Consensus: Paxos and Raft

A Paxos message flow shows proposers sending prepare messages, acceptors returning promises, then accept and accepted messages reaching learners.

Figure: Classic Paxos message flow — prepare, promise, accept, accepted phases between proposers, acceptors, and learners. Image: Wikimedia Commons, public domain.

Consensus is the coordination problem behind replicated logs, leader election, configuration changes, metadata services, distributed locks, and transactional commit. A group of processes must choose one value even though messages can be delayed and some processes can fail. Lynch treats consensus as a formal agreement problem with impossibility results and reductions; Kleppmann connects it to total order broadcast and production data systems; van Steen and Tanenbaum present Paxos, fault tolerance, and reliable group communication as textbook mechanisms [1], [2], [3].

A Raft state diagram shows server roles (follower, candidate, leader) and transitions triggered by election timeouts and vote outcomes.

Figure: Raft's three server states — follower, candidate, leader — and the transitions among them via election timeouts and majority-vote outcomes. From Wikimedia Commons, public domain.

Paxos and Raft solve the same core problem under crash faults and partial synchrony, but they differ in presentation. Paxos is a compact family of protocols built around ballots, promises, and quorum intersection. Raft deliberately decomposes consensus into leader election, log replication, and safety rules. Both are best understood as ways to maintain a replicated log whose committed prefix is identical on a majority of nodes.

Definitions

The consensus problem has three classic properties. Agreement says no two correct processes decide different values. Validity says a decided value must be one of the proposed values, or must satisfy an application-defined validity predicate. Termination says every correct process eventually decides. In asynchronous crash-prone systems, deterministic consensus cannot guarantee all three by FLP [4].

Single-decree Paxos decides one value. It has proposers, acceptors, and learners. A proposer chooses a unique ballot number and runs phase 1: prepare and promise. It then runs phase 2: accept request and accepted. Acceptors promise not to accept older ballots and report any previously accepted value. If the proposer sees a majority of promises, it must propose the highest-ballot value already accepted by that majority, or its own value if none exists [5], [6].

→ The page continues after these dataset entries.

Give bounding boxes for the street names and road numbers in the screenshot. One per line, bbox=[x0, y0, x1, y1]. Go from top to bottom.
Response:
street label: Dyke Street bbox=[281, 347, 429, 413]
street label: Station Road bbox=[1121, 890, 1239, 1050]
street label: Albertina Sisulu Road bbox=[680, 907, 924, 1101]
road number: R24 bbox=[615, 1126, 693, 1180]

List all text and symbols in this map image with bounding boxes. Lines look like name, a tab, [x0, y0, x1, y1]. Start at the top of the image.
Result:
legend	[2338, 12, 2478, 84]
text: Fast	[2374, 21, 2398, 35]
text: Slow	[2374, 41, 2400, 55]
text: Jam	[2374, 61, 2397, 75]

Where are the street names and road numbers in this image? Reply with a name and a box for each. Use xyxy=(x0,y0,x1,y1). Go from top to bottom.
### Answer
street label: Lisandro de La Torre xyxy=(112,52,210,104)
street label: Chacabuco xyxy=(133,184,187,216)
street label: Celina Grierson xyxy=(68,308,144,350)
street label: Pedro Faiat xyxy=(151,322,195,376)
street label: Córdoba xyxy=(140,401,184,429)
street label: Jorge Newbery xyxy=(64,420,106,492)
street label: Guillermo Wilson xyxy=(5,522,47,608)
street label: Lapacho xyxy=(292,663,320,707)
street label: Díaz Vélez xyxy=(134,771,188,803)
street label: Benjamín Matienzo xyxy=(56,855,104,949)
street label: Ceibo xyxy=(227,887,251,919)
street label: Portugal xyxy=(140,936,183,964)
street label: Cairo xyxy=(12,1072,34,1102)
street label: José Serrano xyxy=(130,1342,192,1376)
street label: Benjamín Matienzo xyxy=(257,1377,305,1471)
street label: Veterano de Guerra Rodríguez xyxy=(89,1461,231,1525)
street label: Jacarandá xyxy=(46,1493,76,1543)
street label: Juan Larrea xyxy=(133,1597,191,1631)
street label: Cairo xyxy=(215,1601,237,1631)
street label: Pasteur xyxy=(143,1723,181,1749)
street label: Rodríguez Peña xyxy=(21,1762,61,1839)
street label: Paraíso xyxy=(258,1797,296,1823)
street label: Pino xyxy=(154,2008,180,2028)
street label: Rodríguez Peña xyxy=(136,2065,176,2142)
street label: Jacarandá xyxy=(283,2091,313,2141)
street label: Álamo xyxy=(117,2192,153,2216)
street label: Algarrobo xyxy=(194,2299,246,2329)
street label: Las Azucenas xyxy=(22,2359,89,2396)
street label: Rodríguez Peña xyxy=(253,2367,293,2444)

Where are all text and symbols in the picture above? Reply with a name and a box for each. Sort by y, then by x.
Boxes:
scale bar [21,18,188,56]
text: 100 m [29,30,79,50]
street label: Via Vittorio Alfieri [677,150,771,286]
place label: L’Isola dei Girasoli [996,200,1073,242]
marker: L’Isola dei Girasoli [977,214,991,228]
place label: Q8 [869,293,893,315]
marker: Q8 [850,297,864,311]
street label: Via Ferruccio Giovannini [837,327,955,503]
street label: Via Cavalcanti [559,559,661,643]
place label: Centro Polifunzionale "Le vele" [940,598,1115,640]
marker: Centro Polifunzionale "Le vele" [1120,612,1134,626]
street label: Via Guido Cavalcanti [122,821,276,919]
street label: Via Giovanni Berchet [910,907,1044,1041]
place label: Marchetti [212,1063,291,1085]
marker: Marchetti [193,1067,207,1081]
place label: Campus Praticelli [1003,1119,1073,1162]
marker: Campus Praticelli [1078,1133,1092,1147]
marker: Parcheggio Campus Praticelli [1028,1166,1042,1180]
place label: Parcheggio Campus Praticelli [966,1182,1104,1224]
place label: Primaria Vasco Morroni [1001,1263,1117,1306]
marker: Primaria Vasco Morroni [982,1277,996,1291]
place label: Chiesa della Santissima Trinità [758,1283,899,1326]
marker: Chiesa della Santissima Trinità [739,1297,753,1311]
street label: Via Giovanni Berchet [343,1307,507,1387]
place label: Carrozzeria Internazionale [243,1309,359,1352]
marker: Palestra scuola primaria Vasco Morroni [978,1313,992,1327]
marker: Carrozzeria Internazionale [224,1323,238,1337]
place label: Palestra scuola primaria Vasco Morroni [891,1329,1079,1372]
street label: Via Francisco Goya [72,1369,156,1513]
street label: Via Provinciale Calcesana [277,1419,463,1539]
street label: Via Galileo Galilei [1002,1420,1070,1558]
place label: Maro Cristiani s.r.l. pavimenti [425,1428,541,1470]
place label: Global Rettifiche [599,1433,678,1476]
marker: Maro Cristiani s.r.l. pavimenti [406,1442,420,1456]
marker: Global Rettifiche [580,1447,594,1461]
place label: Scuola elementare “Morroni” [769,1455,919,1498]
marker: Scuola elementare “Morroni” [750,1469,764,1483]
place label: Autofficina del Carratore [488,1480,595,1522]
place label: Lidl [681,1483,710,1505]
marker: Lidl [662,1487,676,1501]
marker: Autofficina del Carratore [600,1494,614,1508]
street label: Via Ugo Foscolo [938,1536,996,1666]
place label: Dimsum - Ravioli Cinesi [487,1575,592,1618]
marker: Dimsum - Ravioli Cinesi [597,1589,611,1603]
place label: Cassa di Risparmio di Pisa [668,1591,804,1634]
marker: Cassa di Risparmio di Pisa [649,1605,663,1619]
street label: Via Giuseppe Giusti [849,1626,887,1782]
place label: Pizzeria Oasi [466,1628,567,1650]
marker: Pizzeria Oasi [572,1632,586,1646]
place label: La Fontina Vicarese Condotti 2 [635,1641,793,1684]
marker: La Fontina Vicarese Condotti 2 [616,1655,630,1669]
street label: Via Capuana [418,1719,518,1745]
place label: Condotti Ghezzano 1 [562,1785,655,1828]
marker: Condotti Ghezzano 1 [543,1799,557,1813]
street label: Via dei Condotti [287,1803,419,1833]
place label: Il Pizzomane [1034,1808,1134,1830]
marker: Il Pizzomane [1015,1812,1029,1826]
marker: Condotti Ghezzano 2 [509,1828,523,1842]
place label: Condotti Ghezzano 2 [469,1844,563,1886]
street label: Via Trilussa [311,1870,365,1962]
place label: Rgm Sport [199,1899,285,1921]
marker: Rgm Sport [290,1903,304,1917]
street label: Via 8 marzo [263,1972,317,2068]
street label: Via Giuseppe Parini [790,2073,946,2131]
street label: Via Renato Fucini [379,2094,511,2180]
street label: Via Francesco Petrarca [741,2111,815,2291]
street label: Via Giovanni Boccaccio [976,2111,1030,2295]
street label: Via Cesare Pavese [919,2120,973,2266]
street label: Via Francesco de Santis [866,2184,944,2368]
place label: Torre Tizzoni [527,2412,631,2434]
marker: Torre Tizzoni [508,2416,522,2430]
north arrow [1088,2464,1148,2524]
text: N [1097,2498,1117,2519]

Multi-Paxos repeats Paxos for log slots. After a stable leader completes phase 1 for its ballot, it can usually skip repeated prepares and send phase-2 accept messages for new slots, reducing steady-state cost. The leader is an optimization, not a single point of safety.

Raft organizes replicated log consensus around terms and leaders [7]. A server is a follower, candidate, or leader. A candidate wins an election by receiving votes from a majority in a higher term. A leader appends entries to its log and replicates them with AppendEntries RPCs. Once an entry from the leader's current term is stored on a majority, it can be committed, and earlier entries become committed as part of the prefix.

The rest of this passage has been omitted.